One of my instructors likes to say.. “Guide the slide, ride the slide, hide the slide”. Kind of a fake it till you make it thing. Obviously you always want to try and aim for a better spot to turn, but that doesn’t always exist and sometimes there won’t be anything to grip. So his point is to stay ready and balanced over your skis and keep turning. Once you’ve made a turn and lock up your legs trying to slow down, you aren’t going to get anything else out of that turn and locking out your outside leg pushes you back into the trail and gives you even less ability to engage your edges. Keep turning, keep calm, keep nimble legs, keep balanced, ride it out.

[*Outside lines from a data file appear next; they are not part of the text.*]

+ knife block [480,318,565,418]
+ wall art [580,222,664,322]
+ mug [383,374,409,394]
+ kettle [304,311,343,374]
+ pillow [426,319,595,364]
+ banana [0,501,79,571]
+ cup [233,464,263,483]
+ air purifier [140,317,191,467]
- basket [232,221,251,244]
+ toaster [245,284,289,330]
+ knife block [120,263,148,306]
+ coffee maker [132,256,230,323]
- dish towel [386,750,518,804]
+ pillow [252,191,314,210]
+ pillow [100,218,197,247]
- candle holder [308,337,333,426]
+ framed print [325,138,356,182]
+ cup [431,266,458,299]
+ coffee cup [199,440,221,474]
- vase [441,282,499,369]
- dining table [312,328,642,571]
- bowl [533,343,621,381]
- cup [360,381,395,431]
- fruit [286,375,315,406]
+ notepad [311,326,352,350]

I really like that bolded part.
To get used to icy steep groomers when they frighten you, you've got to first get comfortable with sliding down them without much grip.
1. Learn to side-slip down a steep icy groomer. Can you go straight down, without left-right travel? Good. Great! Do it again, pointed in the other direction. Repeat, over and over, to purge the fear. OWN those side-slips.
2. Learn to do Falling Leafs on that same icy steep groomer. Falling Leaf is a side-slip with slight, intentional rhythmic fore-aft travel. The skis don't turn. They just take you forward, then backward. Learn this first on an icy not-so-steep groomer to get the movement pattern going, then take it to the steep icy groomer. Your line is still straight down the hill, but you go forward a little bit, then backwards a little bit, then forward a little bit, then backwards a little bit, keeping the line straight down the hill. Doing Falling Leaf cements the skill of controlling forward-backward travel while side-slipping. How to move fore and aft? Bend forward at the ankles to go forward; then open ankles to lean back on the back of the cuffs to go backward; turn your head to see where you are going. You will be side-slipping backwards intentionally, then forwards, then backwards again. Repeat. So, can you do Falling Leaf down an icy steep groomer staying in the middle of the trail the whole run? Great. Do it again, pointing skis the other way. Repeat until you have purged the fear of side-slipping backwards by learning to control it. OWN that backwards slipping.
3. Learn to do pivot slips on that icy steep groomer. Take a lesson for this!!! Pivot slips are complicated. You slip down a narrow corridor, no left-right travel, while pivoting skis to point left-right. You must have great control of edging and balance to do this without heading across the trail a bit. When you take the pivot slip lesson, be sure to show off your side-slips and falling leafs to your instructor at the start of the lesson.
4. Morph those pivot slips into turns on that icy steep groomer. Once you can do pivot slips over and over down that icy steep groomer, you'll be able to turn those pivot slips into graceful turns made with confidence. You'll be an expert at "guiding the slide" on steep ice. It's a worthy goal. Not that many recreational skiers can do pivot slips down an icy steep groomer, nor morph those pivot slips into graceful turns shaped with confidence. It will probably take a while to get yourself there.